ここで取りみだしたらダメ。冷静な心で対応するのよ、セリナ。
 表情はなるべく変えずに、男に問いただす。

「それで、あなたの名前は……?」

 だ、ダメだ。声が震えてしまう。しかし、相手は気にしていないのか、そっけなく応える。

「イリヤ」
「へえずいぶんと可愛らしい名前だこと」

 イリヤ。想った事をつい口走ってしまったが、向こう――もといその“イリヤ”は特に気にしていないようだった。

「ま、まあ一応言っておくけど、今のシロラーナに来たっていいことなんて何もないんだから」
「それなんだけど、まだ詳しい状況知らないから取りあえず教えて。まあ僕だって元いたところに帰ったってどうにもならないんだ。ここで生きていくしか」

 酷く重い話のように感じる。どこか遠くを見つめ、生きる輝きを失ったといえばいいのか、彼自身がそんな風に思えた。それは、どこか今のあたしにも似ている。
 だけど、イリヤの姿を見ていると別にどうってことないように感じてしまう。あまりにも他人事のように話していたから。

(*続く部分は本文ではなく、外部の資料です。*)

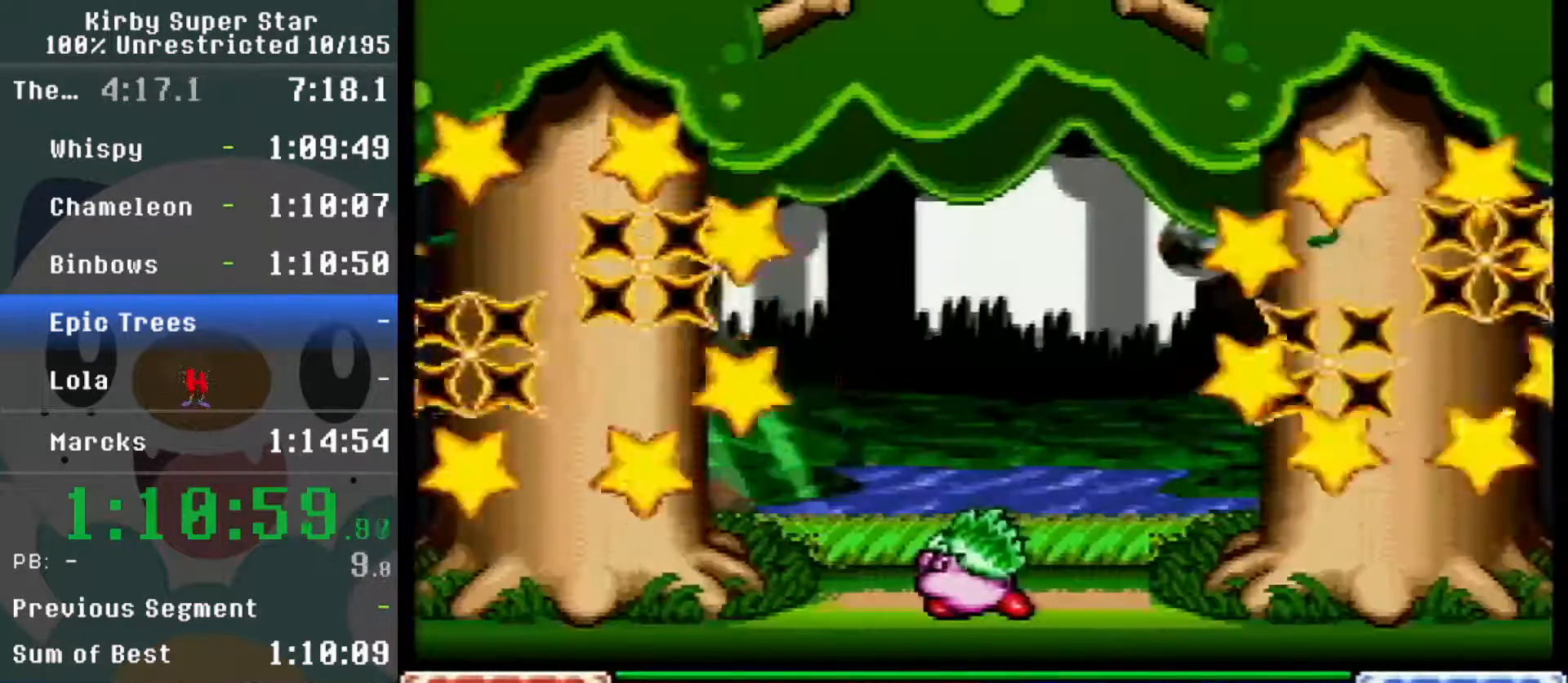
{"buttons": [], "events": []}
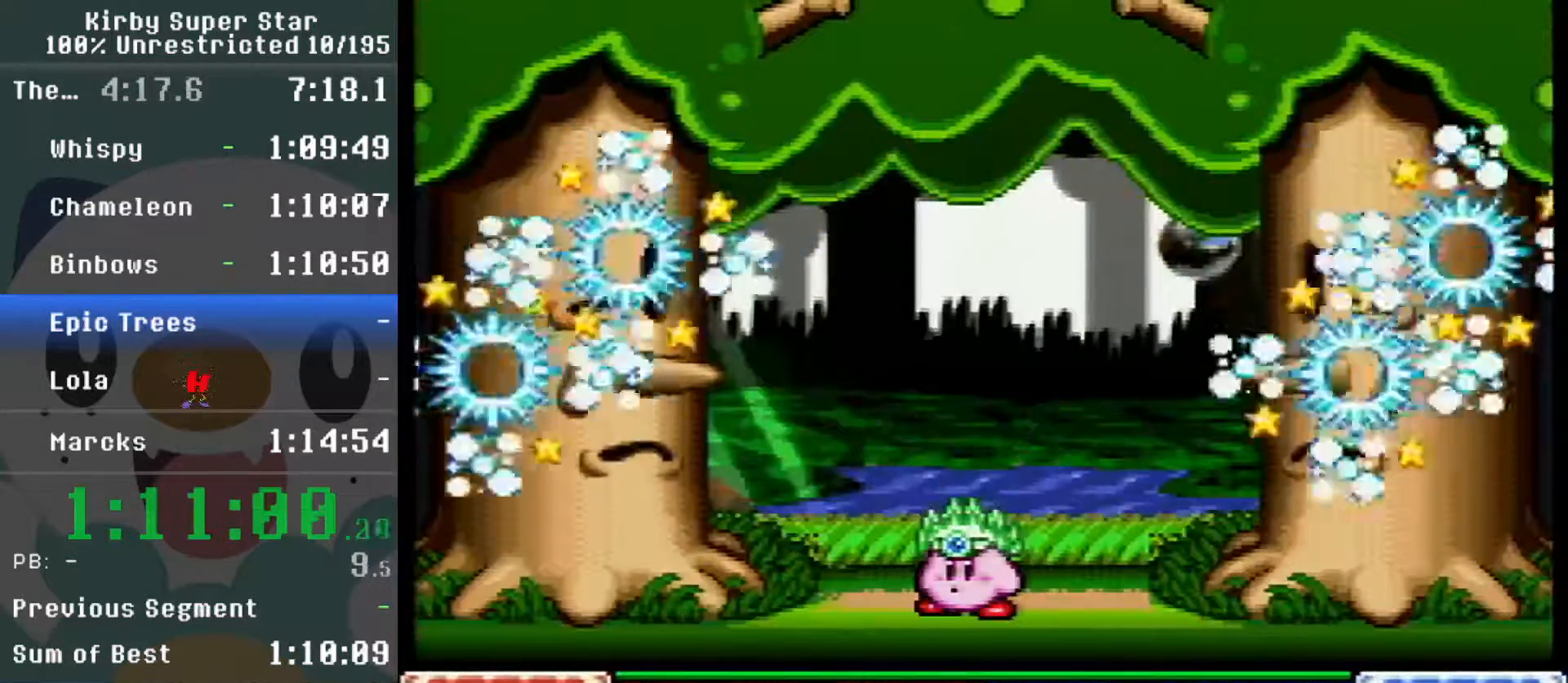
{"buttons": [], "events": []}
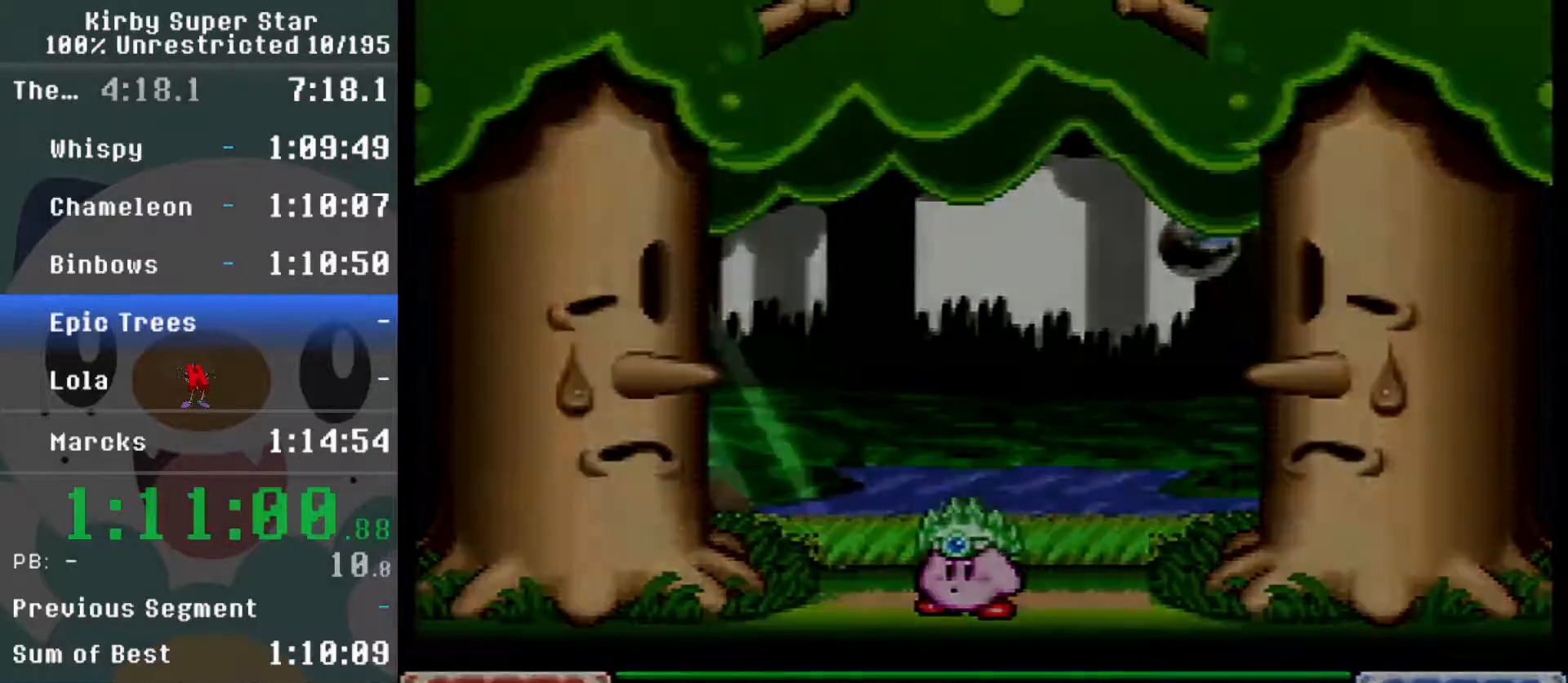
{"buttons": [], "events": []}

「そっちも訳ありみたいってことね。いいわよ、今のこの状況を分かりやすく説明してあげるわ。その代わりあんたの方も何があったのか、身の上話をしなさい。それが条件よ」
「……別にいいけど本当に高飛車というか、上から目線な言い方だね」
「んな、文句があるっていうの!?」

 それにあたしは仮にも、いや実際皇女なわけなんだから。こんなんでもね!
 でもここでいちいち反応していたら、本当にキリがない。こいつと接することで、ある意味精神を鍛えることができるかも。

 そう、これはあたし自身への試練よ。そう思う事にしよう。
 そうじゃないと、話をしていけないわ!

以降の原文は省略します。